If your company is overwhelmed with debt and can't keep up with payments on obligations, bankruptcy may be an option. Its consequences are long-lasting and far-reaching, so all alternatives should first be considered before filing bankruptcy as a last resort.
Companies who follow the bankruptcy rules receive a discharge — a court order that says they don’t have to repay certain debts. However, bankruptcy will impact your ability to do business, borrow money, etc. Still, bankruptcy is a legal procedure that offers a fresh start for businesses who have gotten into financial difficulty and can't satisfy their debts.
There are two main types of business bankruptcy: Chapter 11 and Chapter 7. For most small business owners, Chapter 7 (liquidation) is a better option but in some situations, Chapter 11 (reorganization) is the way to go. Which bankruptcy chapter is best depends on many factors. Some of those factors are: income, expenses, types of debts, long term goals and previous experience.
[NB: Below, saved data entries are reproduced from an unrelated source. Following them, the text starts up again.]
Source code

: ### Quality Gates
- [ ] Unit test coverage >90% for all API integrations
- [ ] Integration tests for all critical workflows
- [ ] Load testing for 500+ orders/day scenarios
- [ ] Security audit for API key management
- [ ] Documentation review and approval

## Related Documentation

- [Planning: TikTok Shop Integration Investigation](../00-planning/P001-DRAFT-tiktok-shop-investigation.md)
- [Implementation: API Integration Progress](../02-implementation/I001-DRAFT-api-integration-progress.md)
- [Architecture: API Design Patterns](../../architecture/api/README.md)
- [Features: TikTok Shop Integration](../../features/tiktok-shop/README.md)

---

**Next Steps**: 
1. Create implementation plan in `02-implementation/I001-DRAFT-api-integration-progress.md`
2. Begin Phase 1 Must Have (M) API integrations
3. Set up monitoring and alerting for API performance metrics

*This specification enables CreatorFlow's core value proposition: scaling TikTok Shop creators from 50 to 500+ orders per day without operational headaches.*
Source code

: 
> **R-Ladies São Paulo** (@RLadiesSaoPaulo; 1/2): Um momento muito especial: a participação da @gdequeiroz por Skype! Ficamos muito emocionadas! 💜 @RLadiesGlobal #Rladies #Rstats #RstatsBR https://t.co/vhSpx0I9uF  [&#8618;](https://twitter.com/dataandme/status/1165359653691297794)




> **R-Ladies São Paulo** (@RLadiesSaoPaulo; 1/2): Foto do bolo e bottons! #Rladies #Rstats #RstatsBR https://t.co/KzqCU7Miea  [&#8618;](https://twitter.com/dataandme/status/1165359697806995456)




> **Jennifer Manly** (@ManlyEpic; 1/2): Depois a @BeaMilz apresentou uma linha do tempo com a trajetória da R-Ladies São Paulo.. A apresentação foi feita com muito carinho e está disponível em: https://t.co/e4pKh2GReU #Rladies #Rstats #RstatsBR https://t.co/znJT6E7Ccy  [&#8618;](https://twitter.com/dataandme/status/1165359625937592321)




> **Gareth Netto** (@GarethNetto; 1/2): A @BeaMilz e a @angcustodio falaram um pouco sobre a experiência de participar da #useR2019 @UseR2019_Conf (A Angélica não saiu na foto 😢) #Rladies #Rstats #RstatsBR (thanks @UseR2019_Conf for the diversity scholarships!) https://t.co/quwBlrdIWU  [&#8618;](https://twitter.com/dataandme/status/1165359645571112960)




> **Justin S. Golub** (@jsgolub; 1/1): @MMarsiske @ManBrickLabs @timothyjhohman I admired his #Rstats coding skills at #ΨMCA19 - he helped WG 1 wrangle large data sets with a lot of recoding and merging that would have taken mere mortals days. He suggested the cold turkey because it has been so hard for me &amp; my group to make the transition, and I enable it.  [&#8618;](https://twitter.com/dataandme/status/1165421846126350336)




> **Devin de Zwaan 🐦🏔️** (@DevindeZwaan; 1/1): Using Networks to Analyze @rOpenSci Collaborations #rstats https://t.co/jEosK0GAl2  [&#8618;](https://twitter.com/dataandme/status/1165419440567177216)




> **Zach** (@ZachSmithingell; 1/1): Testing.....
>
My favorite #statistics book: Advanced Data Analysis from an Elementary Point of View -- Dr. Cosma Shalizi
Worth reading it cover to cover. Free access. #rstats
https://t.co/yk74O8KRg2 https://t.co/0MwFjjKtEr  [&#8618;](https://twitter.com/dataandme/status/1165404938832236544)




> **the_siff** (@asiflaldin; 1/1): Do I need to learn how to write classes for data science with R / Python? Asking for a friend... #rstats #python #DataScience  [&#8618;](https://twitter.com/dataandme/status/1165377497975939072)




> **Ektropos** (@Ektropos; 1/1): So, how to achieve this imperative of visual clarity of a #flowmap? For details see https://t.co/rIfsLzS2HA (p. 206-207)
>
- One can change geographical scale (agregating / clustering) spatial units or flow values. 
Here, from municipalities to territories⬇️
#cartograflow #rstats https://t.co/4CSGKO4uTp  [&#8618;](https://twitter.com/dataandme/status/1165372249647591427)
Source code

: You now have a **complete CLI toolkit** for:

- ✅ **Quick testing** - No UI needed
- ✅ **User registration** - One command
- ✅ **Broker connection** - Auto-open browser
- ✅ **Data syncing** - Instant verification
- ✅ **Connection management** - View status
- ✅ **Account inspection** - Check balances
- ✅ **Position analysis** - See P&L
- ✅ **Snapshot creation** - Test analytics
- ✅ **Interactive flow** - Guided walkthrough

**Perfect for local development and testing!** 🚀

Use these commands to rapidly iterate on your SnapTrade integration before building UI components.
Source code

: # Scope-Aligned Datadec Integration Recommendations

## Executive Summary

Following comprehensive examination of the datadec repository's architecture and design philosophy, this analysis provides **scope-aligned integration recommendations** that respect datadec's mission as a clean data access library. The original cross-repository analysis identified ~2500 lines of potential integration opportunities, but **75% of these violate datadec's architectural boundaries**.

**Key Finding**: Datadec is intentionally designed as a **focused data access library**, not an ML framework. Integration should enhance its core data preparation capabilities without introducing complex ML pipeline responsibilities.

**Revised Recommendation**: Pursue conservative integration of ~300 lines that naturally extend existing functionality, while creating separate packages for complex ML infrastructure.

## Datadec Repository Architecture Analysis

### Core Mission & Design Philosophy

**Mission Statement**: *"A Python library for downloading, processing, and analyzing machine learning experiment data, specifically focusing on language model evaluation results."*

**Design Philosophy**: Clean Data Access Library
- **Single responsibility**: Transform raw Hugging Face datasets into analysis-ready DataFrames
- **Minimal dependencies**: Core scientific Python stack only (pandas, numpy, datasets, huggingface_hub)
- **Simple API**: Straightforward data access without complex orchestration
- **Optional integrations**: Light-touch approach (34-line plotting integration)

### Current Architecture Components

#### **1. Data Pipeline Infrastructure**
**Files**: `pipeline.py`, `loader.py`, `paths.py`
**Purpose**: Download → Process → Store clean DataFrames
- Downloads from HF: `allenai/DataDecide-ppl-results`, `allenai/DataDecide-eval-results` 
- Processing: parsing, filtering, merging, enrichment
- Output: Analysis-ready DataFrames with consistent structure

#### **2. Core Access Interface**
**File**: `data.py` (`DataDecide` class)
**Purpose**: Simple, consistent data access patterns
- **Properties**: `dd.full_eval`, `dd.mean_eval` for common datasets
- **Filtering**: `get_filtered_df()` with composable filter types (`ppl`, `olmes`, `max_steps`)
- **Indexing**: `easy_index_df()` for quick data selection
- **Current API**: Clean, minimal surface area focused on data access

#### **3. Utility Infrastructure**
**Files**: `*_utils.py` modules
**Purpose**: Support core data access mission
When contemplating which bankruptcy option is best for your business, you need an experienced bankruptcy attorney to review all of your circumstances and options before making a recommendation.
A Chapter 11 bankruptcy is a reorganization that allows a business to remain in business and work out arrangements with its debtors. Similar to a Chapter 13 bankruptcy, a Chapter 11 bankruptcy repays debts while keeping business assets and income untouched. There are no debt limits and a trustee is generally not appointed to run your business or handle your cash (although a trustee can be appointed if you are mismanaging your business or not complying with the bankruptcy law).
This type of bankruptcy provides flexibility in how do you it and what you can accomplish through it. While there are reporting requirements that go into effect as soon as you file, Chapter 11 provides your business with “breathing room” in that you generally have several months before you need to file a plan of reorganization and begin paying into the plan. During this time, you continue to operate the business while it takes steps to fix its business problems.
Filing for business bankruptcy means someone else steps in to liquidate your business’s assets and settle its debts (in this case, the bankruptcy trustee).
A corporation or partnership files a Chapter 7 business bankruptcy, which is different than a Chapter 7 personal bankruptcy. Filing a business bankruptcy lets the owners turn their business over to the trustee for an orderly liquidation. The business stops operating, and the court liquidates its assets and pays what it can to business creditors. Exemptions don’t apply in a business bankruptcy, so the trustee can take anything the business owns: The entire company is liquidated.
When the liquidation is complete and the proceeds have been paid out to creditors, the business won’t owe any remaining debts. Lease obligations, contracts, utility bills, loans, overdue accounts, and all other business debts will have been paid to the extent possible by the bankruptcy trustee. If creditors aren’t fully paid, that’s their tough luck. The business owners are off the hook unless they are personally liable for the debts.
In theory, the business owners receive anything left over after the creditors are paid. Typically, however, a business that files for Chapter 7 business bankruptcy has liabilities that exceed its assets, and there is nothing left for the owners.
If you are personally liable for business debts, you’ll still be on the hook even after your business’s liability is discharged in business bankruptcy. You will need to discharge your personal liability for the debts by filing for Chapter 7 personal bankruptcy or by negotiating a settlement with the creditor(s). Otherwise, the creditor(s) can still come after you for full repayment of the debt, even after the business is closed and its liability for the debts is discharged in business bankruptcy.